金堤渊笑着说道:“梁宗主请放心,既然晚辈肯出现在这里,便不会让梁宗主因果缠身,我们就吃吃火锅,聊聊今后的日子。”
眼前的金堤渊越来越对自己的胃口,甚至是欣赏,跟他喝酒,仿佛是在跟一位多年不见的故友。
梁木喜说道:“小娃娃到这里来,恐怕不止是替我解答秘密这么简单吧,不是我说这个秘密不够大,只是觉着你是另有所图。”
金堤渊被说中了要害,他四指轻轻一拍石桌,肯定道:“可不就是嘛,晚辈不过随口一提始祖,也不是说对始祖不敬,实在是想跟梁宗主商榷之余,也能够喝酒尽兴。”
俩人不经意间,表明了自己对将臣的敬畏,也已成了忘年之交,剩下的便是想着,此次谈话能够不谈崩了。
梁木喜道:“那你这个小娃娃,到底所为何事?”
金堤渊道:“梁宗主的开山大弟子卓书极,心气颇高,奈何他与我这般大的年纪,没有寻找到好的发力点,以至于他心中所想,一直都被掩盖着。”
梁木喜在卓书极八岁时,便领着上了山,其天赋,梁木喜便一清二楚。至于为何要选择卓书极这个平庸的徒弟,乃是梁木喜不愿将衣钵传给将来可能会是惹是生非的天之骄子。
以上寮宗这等山上仙家的底蕴,收一个天子骄子作为传世之人,实在简单,梁木喜万无收卓书极的理由,但他还是收了,而且还是开山大弟子。
数年前,卓书极在着手编整札记之时,偶然顿悟,此时他的心中大道,已经浮出水面,那便是要将整座道灵界的道者们,能有与天上仙人比高的心气。

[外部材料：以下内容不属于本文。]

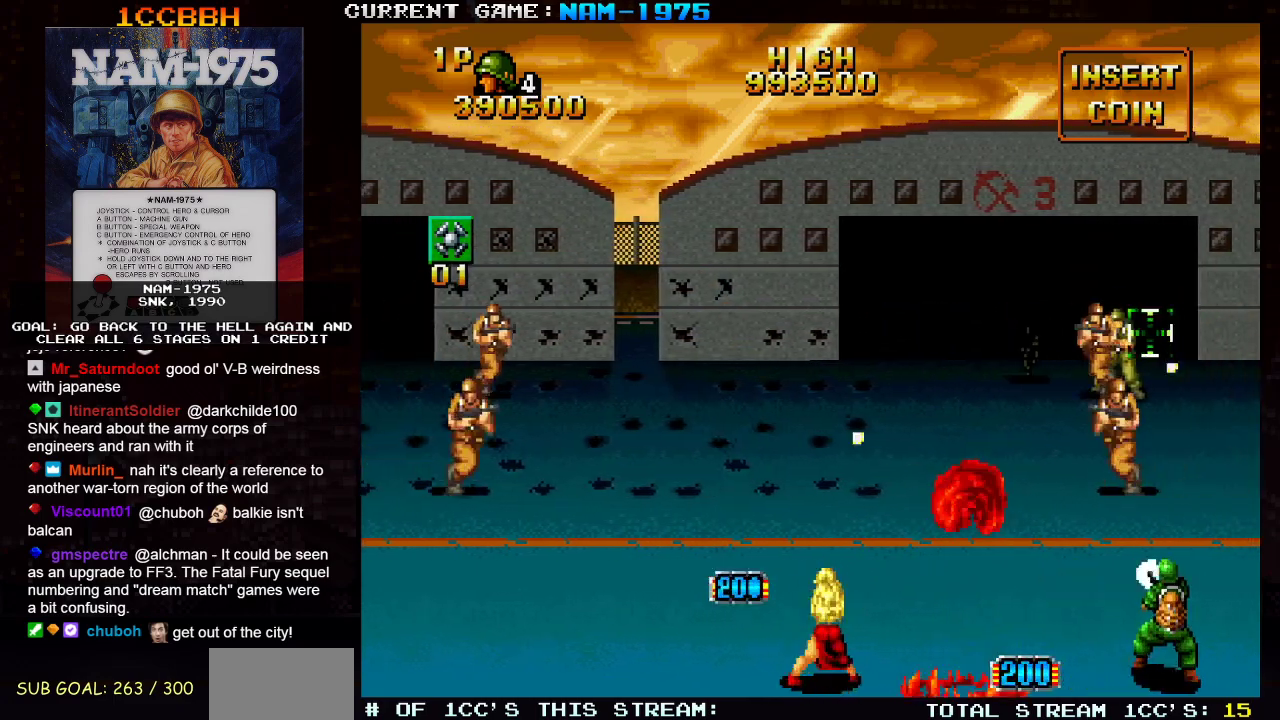
{"buttons": ["SQUARE"], "left_stick": "right", "events": [[134, "left_stick", "down-left"], [334, "left_stick", "up-left"], [468, "left_stick", "right"]]}
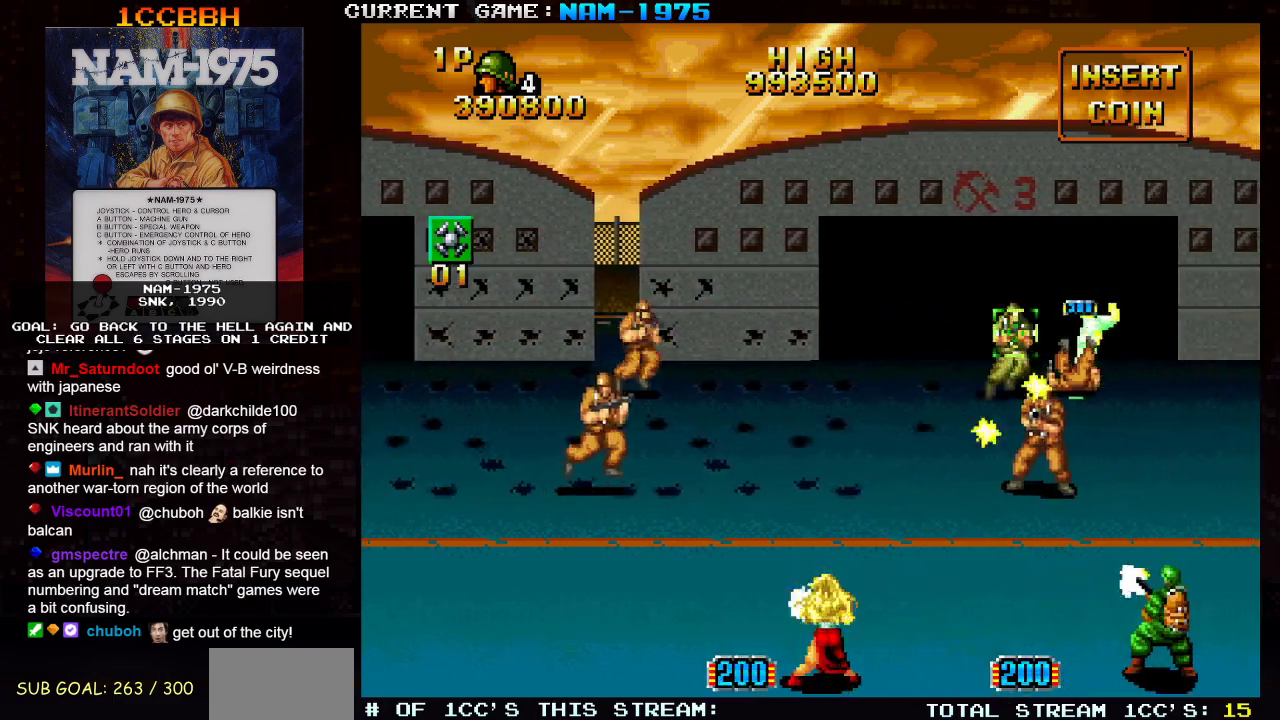
{"buttons": ["SQUARE"], "left_stick": "up-left", "events": [[83, "left_stick", "down"], [250, "left_stick", "left"], [334, "left_stick", "up-left"]]}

仅是这一点,就让卓书极豁出性命不要,也要亲自上手武榜的座次排序。
梁木喜在理骂卓书极的时候,也十分困惑,不知道是哪里出了问题,他道:“书极平日里喜欢与我一道研究文字,他什么样我自认为很清楚,但他何时有了改变,我就不得而知了。”
金堤渊道:“每个人总有那么一天,会突然想起自己到底为何而生。当年梁宗主上山时,已有家室,心中所虑的公与私,存在偏颇,实属正常。”
梁木喜并未生气,他回顾过往,自己对宗门的期盼,其实并不高,也就对武榜还有些挂牵。
宗门里的一切事务,他大部分都交予了师弟贺韬,徒弟临走时,师弟贺韬交给卓书极宗门重器,为了此事师弟还总是躲着自己,此时梁木喜便觉着挺对不住师弟与徒弟,委实该给徒弟一些盘缠的。